1. La Commissione procede alle indagini e agli esami con gli stessi poteri e le stesse limitazioni dell'autorità giudiziaria.
2. La Commissione ha facoltà di acquisire copie di atti e documenti relativi a procedimenti e inchieste in corso presso l'autorità giudiziaria o altri organismi inquirenti, nonché copie di atti e documenti relativi a indagini e inchieste parlamentari, anche se coperti dal segreto. In tale ultimo caso, la Commissione garantisce il mantenimento del regime di segretezza.
3. Per i fatti oggetto dell'inchiesta parlamentare, non è opponibile alla Commissione il segreto di Stato, né quello d'ufficio, professionale e bancario.
4. Per le testimonianze rese davanti alla Commissione si applicano le disposizioni degli articoli 366 e 372 del codice penale.
5. La Commissione stabilisce quali atti e documenti non debbano essere divulgati, anche in relazione ad esigenze attinenti ad altre istruttorie o inchieste in corso.

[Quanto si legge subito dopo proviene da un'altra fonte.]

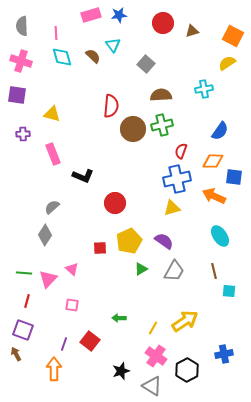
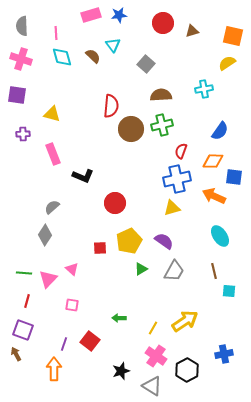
orange square at (233, 36): rotated 15 degrees counterclockwise
pink cross at (21, 61): moved 2 px up
brown circle at (133, 129): moved 2 px left
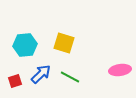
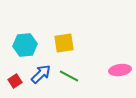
yellow square: rotated 25 degrees counterclockwise
green line: moved 1 px left, 1 px up
red square: rotated 16 degrees counterclockwise
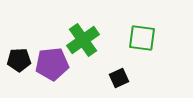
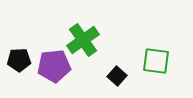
green square: moved 14 px right, 23 px down
purple pentagon: moved 2 px right, 2 px down
black square: moved 2 px left, 2 px up; rotated 24 degrees counterclockwise
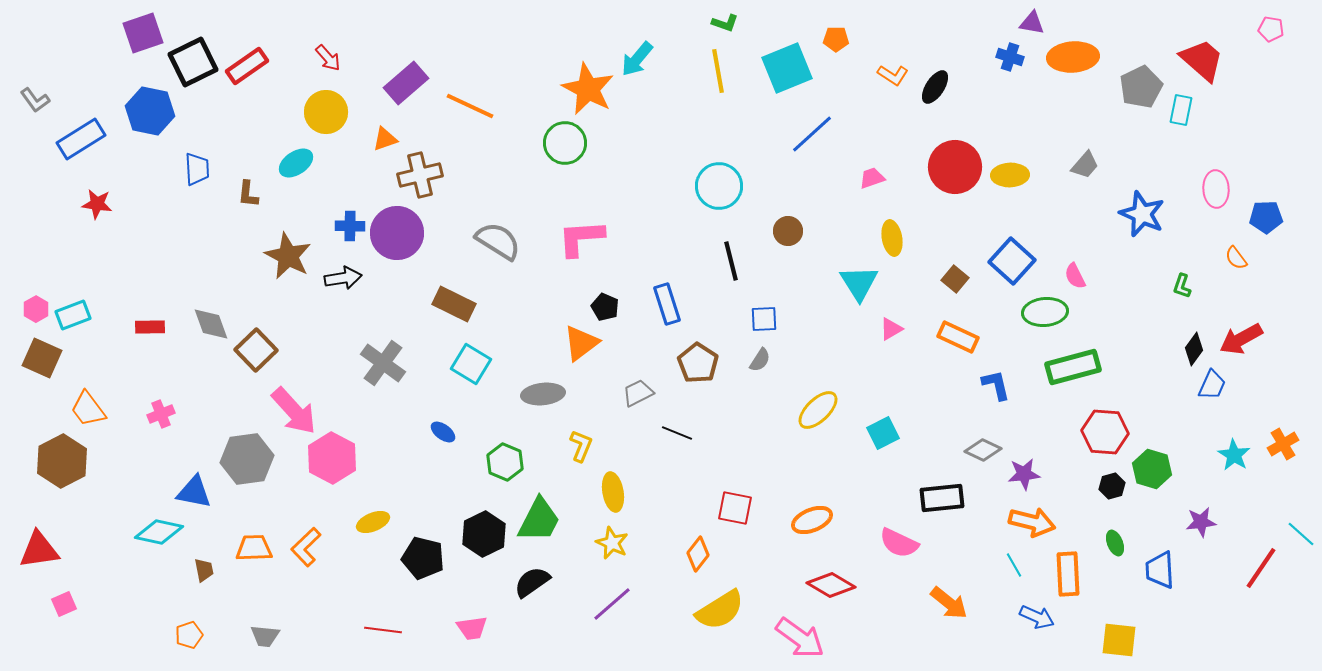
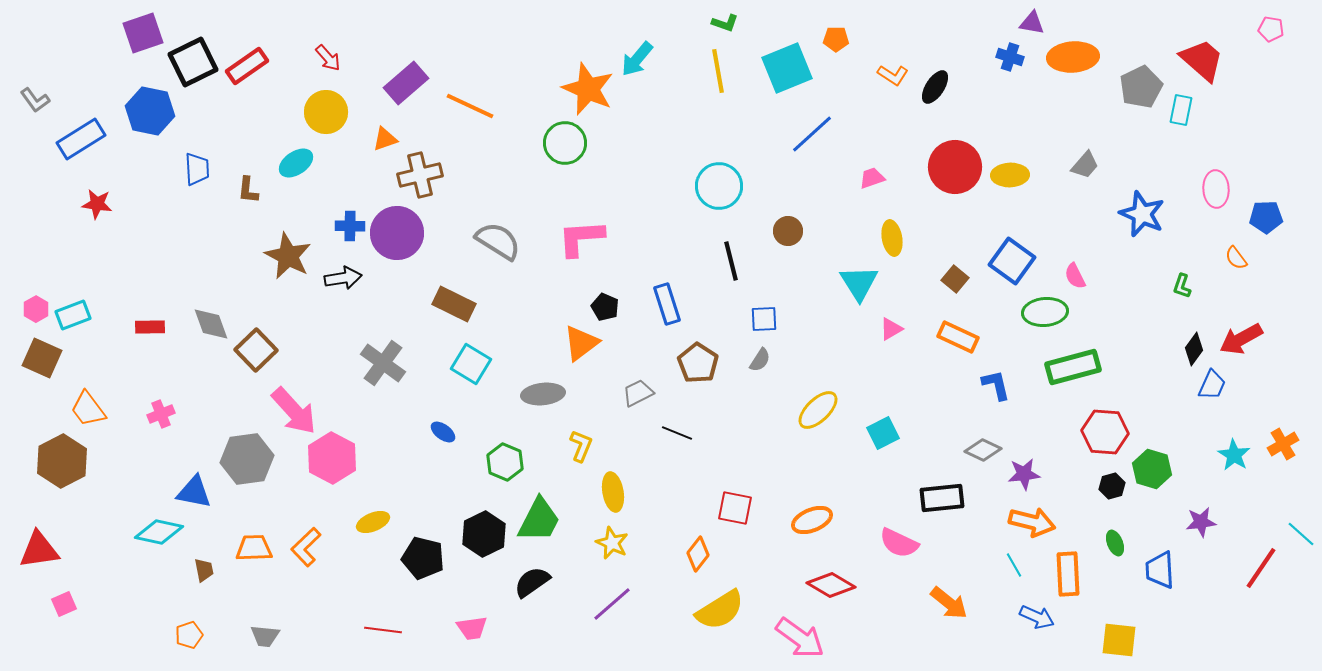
orange star at (588, 89): rotated 4 degrees counterclockwise
brown L-shape at (248, 194): moved 4 px up
blue square at (1012, 261): rotated 6 degrees counterclockwise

Devono in ogni caso essere coperti dal segreto gli atti e i documenti attinenti a procedimenti giudiziari nella fase delle indagini preliminari.


Art. 4.
(Obbligo del segreto)


1. I componenti la Commissione, il personale addetto alla stessa ed ogni altra persona che collabora con la Commissione o compie o concorre a compiere atti di inchiesta, oppure ne viene a conoscenza per ragioni di ufficio o di servizio, sono obbligati al segreto per tutto quanto riguarda gli atti e i documenti di cui all'articolo 3, commi 2 e 5.
2. Salvo che il fatto costituisca più grave reato, la violazione dell'obbligo di cui al comma 1, nonché la diffusione in tutto o in parte di atti o documenti funzionali al procedimento di inchiesta dei quali è stata vietata la divulgazione, sono punite ai sensi dell'articolo 326 del codice penale.


Art. 5.
(Organizzazione dei lavori)


1. La Commissione, prima dell'inizio dei lavori, adotta il proprio regolamento interno a maggioranza assoluta dei suoi componenti.
2. Le sedute sono pubbliche; tuttavia, la Commissione può deliberare, a maggioranza semplice, di riunirsi in seduta segreta.
3. La Commissione può avvalersi direttamente dell'opera di agenti e ufficiali di polizia giudiziaria.
4. Per l'espletamento delle sue funzioni, la Commissione fruisce di personale, locali, e strumenti operativi messi a disposizione dai Presidenti delle Camere, d'intesa tra loro.
5. Le spese per il funzionamento della Commissione sono ripartite in parti uguali tra la Camera dei deputati e il Senato della Repubblica e sono poste a carico dei rispettivi bilanci interni.


Art. 6.
(Entrata in vigore)


1. La presente legge entra in vigore il giorno successivo a quello della sua pubblicazione nella Gazzetta Ufficiale.